Page text below:
In rats, a modified version of the natural peptide humanin (called HNG) helped protect ovaries from damage caused by the chemotherapy drug cyclophosphamide. It kept hormone levels normal, saved egg‑containing follicles, and lowered cell death by cutting oxidative stress. Similar protective effects were seen in ovarian cells grown in the lab.

Can Gly[14]-humanin (HNG) improve cyclophosphamide-induced premature ovarian insufficiency (POI)? A POI model was induced in female rats by intraperitoneal injection of cyclophosphamide, followed by treatment with an intraperitoneal injection of HNG. Ovarian weight, ovarian index, regularity of the oestrous cycle, numbers of various types of follicle, hormone concentrations, and expression of the proliferation marker Ki67 were assessed in rats, and terminal deoxynucleotidyl transferase dUTP nick-end labelling (TUNEL) staining was performed. The human ovarian granulosa cell line COV434 was exposed to the cyclophosphamide metabolite 4-hydroperoxy cyclophosphamide (4-HC), followed by HNG treatment. Cell viability and single-cell clone formation after HNG treatment were also evaluated. Reactive oxygen species (ROS), mitochondrial ROS (mtROS), 5-ethynyl-2'-deoxyuridine (EdU) and Ki67 expression, and Western blot analysis were performed to evaluate the expression of apoptosis-related proteins (Bcl-2 and Bax) and phosphorylated STAT3 protein. HNG mitigated cyclophosphamide-induced ovarian damage significantly in rats by restoring the disrupted oestrous cycle and sex hormone concentrations while reducing follicular depletion (P < 0.05) and apoptosis (P < 0.001). HNG treatment enhanced cell viability (P < 0.01) without causing abnormal cell proliferation. Furthermore, HNG ameliorated the 4-HC-induced damage in COV434 cells by enhancing cell viability, increasing the expression of proliferation markers (EdU and Ki67) and reducing ROS and mtROS concentrations (P < 0.05). HNG also decreased the 4-HC-induced elevation in Bax expression, and increased the expression of Bcl-2 and phosphorylated STAT3 (P < 0.05). The mitochondrial-derived peptide analogue HNG confers protection against cyclophosphamide-induced POI in rats by reducing oxidative stress and apoptosis. These findings suggest the potential of HNG as a therapeutic agent for preventing cyclophosphamide-induced POI in women.
End of Page text.
Dataset excerpts below:
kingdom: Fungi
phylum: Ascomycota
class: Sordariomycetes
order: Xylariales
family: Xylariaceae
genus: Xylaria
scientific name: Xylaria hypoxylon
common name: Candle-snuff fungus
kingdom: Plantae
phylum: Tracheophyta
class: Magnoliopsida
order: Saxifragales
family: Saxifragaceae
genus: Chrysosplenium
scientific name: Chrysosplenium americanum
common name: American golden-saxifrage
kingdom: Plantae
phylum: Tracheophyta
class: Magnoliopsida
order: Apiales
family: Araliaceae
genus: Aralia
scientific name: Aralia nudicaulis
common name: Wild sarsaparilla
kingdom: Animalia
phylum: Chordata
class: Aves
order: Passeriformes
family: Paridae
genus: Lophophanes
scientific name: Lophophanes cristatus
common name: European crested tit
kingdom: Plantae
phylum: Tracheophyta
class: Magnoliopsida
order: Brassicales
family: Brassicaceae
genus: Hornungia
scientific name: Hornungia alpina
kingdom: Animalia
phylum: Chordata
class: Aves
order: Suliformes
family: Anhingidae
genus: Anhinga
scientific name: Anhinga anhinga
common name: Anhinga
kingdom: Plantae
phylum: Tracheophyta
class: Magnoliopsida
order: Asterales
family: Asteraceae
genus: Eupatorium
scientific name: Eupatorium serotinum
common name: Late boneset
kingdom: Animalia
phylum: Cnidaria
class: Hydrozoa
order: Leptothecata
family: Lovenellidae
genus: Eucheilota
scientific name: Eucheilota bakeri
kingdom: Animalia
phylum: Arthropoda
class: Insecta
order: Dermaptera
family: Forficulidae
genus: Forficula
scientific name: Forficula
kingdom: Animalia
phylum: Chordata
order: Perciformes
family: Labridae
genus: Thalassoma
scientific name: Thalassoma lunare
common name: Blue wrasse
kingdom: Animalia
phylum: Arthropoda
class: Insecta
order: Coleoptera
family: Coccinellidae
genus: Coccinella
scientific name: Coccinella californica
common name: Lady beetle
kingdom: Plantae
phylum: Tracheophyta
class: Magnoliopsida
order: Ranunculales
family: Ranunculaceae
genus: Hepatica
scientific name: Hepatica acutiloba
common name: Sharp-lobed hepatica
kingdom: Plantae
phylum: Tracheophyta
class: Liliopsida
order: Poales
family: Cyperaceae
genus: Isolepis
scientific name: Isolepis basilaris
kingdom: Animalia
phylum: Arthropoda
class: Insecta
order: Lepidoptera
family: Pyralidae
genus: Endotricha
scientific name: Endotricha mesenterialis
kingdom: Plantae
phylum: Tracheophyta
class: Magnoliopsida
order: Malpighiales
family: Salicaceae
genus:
End of Dataset excerpts.
● Questions
1. According to the HNG study text, which human cell line was exposed to 4-hydroperoxy cyclophosphamide?
2. Repeat word for word the stretch of the HNG study text from "In rats, a modified" through "in the lab.".
The items above are separate material from the HNG study text.

● Solved tasks
1. The human ovarian granulosa cell line COV434.

2.
In rats, a modified version of the natural peptide humanin (called HNG) helped protect ovaries from damage caused by the chemotherapy drug cyclophosphamide. It kept hormone levels normal, saved egg‑containing follicles, and lowered cell death by cutting oxidative stress. Similar protective effects were seen in ovarian cells grown in the lab.